__Action item__
Copy each line that includes the string "Right" from the material into your answer.

__Available records__
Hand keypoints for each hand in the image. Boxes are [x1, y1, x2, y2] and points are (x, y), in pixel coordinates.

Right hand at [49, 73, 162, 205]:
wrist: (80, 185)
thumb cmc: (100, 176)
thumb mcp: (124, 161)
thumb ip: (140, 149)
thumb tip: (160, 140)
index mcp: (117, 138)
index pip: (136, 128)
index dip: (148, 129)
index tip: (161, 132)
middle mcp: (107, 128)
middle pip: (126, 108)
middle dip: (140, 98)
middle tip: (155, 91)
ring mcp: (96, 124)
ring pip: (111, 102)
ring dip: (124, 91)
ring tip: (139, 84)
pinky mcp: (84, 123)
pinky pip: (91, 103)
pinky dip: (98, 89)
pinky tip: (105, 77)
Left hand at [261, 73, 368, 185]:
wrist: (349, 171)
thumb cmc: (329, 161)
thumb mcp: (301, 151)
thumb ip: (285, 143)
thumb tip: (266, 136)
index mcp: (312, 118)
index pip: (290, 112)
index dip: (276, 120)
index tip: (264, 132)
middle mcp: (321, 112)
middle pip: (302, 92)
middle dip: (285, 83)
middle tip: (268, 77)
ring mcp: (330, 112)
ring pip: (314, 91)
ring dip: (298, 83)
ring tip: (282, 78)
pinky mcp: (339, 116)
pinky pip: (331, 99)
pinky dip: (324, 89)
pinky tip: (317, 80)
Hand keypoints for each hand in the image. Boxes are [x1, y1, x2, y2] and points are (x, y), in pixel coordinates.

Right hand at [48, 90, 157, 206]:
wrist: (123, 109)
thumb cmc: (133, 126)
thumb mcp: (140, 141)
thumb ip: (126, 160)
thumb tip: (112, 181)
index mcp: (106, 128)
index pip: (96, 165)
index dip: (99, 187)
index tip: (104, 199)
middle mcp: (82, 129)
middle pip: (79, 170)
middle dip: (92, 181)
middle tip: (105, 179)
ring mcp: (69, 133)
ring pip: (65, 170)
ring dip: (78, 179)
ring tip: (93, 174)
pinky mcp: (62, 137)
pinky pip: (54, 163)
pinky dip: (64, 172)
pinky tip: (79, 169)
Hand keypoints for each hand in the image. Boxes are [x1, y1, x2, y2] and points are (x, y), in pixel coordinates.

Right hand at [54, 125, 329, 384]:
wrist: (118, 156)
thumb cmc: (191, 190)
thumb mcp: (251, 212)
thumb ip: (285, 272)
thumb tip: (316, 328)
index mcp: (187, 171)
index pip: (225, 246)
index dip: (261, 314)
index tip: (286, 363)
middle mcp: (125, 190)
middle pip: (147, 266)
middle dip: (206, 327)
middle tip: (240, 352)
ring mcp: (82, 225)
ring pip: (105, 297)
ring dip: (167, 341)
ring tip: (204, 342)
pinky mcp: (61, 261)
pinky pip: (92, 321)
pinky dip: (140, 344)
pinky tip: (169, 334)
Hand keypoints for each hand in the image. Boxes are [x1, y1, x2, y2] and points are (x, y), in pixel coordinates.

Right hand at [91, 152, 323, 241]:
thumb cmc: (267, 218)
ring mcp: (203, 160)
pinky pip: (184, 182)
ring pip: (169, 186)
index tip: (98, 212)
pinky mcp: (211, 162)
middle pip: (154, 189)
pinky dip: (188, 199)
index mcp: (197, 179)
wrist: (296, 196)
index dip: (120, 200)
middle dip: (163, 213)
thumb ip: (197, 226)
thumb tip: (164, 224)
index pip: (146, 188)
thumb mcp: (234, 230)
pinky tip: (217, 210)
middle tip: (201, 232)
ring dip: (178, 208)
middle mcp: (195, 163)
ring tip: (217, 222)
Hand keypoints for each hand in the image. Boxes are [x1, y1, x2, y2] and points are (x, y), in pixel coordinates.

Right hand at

--

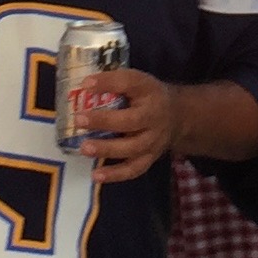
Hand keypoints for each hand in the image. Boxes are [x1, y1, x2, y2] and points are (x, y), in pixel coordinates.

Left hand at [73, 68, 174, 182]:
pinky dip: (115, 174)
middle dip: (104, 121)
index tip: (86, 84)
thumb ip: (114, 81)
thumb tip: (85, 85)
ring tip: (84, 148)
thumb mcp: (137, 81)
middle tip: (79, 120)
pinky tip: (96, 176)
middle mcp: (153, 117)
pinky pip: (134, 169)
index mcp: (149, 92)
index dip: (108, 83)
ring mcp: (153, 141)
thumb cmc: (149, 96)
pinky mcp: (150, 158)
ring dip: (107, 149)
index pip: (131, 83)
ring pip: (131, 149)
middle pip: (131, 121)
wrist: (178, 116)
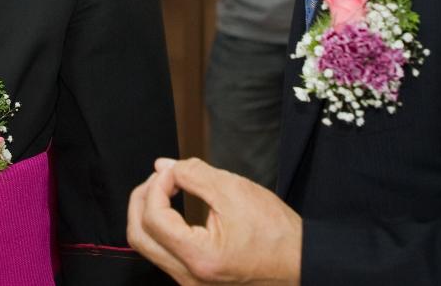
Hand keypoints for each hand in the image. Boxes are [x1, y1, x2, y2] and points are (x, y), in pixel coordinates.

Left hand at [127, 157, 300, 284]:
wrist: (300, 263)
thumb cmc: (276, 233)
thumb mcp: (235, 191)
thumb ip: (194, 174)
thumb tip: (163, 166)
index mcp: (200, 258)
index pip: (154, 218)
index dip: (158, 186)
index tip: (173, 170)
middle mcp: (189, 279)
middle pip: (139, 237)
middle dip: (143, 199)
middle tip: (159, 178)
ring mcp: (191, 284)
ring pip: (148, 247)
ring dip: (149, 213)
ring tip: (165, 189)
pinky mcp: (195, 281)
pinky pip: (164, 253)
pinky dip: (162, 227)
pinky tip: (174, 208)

---

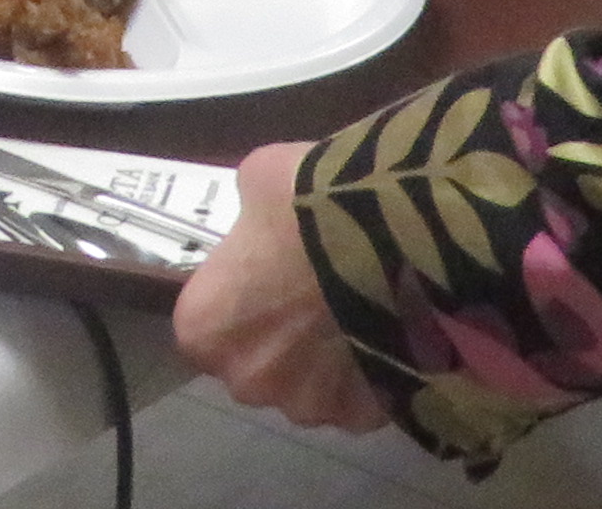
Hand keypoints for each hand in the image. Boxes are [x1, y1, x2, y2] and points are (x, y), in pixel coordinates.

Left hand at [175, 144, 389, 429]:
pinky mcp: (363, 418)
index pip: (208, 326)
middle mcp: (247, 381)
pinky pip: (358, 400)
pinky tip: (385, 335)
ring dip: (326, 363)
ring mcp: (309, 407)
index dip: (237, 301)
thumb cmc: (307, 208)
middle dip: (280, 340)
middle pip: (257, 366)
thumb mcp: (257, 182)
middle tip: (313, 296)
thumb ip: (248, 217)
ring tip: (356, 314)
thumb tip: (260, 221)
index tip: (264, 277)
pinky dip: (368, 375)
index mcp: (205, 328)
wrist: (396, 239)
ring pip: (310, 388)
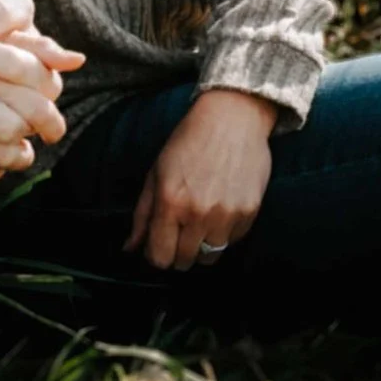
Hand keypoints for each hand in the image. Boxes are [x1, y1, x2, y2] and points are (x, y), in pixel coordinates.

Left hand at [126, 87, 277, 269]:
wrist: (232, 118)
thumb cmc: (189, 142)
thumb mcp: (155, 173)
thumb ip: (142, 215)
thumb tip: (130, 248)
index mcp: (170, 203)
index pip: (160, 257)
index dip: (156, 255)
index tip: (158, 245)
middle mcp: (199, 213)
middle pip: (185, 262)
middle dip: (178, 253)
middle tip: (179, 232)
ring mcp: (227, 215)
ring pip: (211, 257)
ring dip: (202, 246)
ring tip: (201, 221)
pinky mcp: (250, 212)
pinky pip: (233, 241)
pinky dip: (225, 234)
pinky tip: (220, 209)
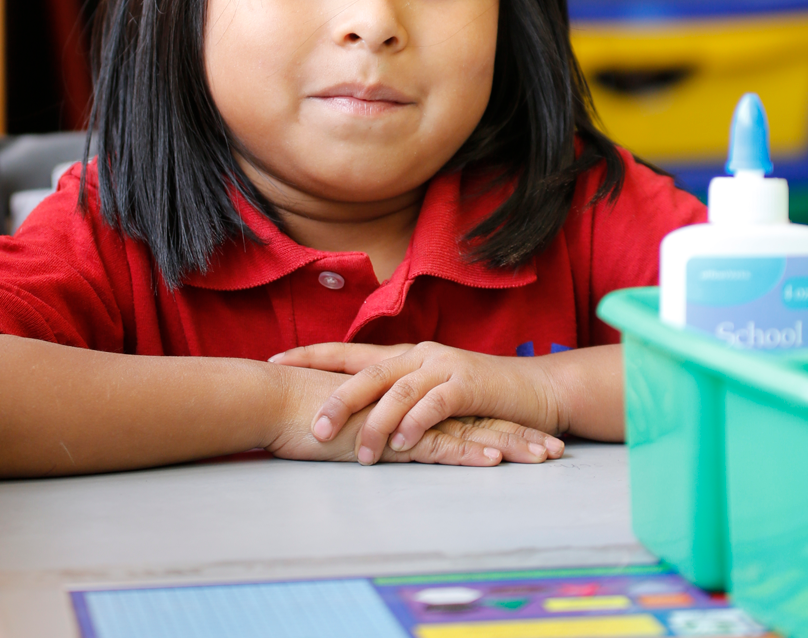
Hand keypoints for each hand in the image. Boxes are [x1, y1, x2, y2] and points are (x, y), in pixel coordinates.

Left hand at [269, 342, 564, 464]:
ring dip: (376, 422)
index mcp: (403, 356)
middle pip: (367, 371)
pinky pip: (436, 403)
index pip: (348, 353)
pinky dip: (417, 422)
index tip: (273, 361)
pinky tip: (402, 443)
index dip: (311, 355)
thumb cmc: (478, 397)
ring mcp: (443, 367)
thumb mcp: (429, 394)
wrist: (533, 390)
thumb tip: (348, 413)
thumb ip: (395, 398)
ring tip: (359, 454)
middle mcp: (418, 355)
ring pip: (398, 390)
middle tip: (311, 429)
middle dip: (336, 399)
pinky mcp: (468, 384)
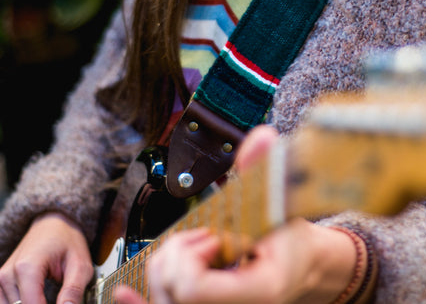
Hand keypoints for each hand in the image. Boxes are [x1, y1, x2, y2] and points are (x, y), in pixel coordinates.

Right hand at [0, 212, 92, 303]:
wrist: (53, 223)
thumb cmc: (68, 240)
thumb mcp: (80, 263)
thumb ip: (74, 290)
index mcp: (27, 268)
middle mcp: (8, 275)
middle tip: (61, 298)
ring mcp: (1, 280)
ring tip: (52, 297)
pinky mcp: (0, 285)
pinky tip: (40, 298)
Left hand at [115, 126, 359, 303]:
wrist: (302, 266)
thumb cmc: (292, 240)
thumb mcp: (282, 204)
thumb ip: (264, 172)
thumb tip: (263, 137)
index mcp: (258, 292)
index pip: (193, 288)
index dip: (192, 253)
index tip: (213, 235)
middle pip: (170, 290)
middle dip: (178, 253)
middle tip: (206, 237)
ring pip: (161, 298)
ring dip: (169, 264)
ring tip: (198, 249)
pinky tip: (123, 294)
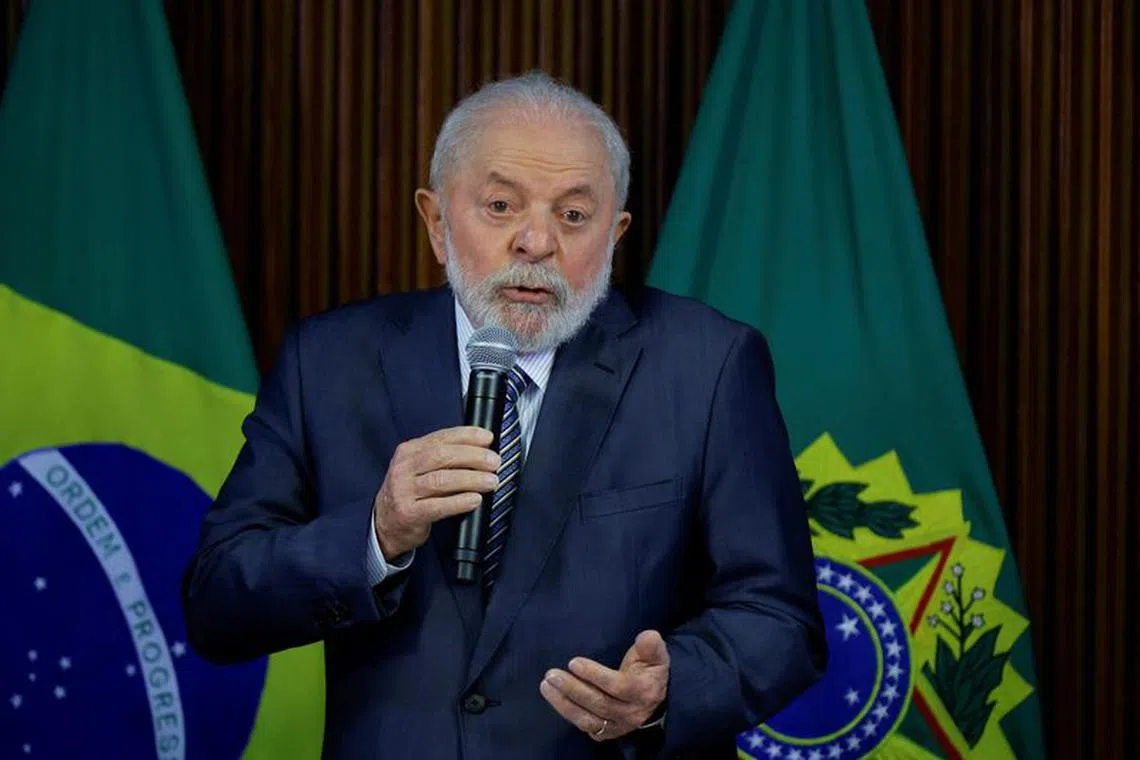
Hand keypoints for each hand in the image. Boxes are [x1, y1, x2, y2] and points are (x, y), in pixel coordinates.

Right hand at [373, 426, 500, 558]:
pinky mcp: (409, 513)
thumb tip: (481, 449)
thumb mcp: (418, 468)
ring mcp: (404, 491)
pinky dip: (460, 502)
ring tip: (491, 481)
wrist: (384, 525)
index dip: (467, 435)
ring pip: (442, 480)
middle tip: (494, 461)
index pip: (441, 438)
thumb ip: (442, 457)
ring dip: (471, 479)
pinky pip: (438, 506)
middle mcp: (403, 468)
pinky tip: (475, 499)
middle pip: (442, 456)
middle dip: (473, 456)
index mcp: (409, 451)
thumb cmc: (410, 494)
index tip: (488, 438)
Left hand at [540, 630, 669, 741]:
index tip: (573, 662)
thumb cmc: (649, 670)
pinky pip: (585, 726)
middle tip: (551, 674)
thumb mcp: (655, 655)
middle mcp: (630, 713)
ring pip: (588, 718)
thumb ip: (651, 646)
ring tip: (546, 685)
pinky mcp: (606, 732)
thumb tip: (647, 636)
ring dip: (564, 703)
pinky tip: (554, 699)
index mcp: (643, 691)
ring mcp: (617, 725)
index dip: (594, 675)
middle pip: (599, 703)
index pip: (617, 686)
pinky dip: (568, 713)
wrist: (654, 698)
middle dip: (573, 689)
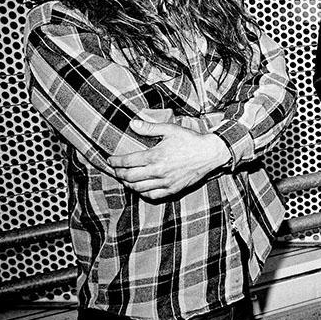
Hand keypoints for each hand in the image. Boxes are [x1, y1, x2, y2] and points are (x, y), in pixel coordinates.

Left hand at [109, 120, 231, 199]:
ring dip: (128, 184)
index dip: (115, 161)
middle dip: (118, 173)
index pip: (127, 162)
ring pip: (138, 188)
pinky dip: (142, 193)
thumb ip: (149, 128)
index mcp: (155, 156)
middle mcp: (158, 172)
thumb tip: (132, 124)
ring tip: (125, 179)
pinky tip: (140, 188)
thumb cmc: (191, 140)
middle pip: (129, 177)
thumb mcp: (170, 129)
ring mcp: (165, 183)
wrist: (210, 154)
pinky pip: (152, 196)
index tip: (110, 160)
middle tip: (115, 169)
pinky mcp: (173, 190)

__Output for this task__
Right hand at [49, 73, 162, 205]:
Right hand at [48, 90, 157, 206]:
Right hand at [54, 125, 329, 384]:
Right hand at [91, 152, 323, 241]:
Right hand at
Right hand at [0, 212, 92, 303]:
Right hand at [373, 426, 500, 558]:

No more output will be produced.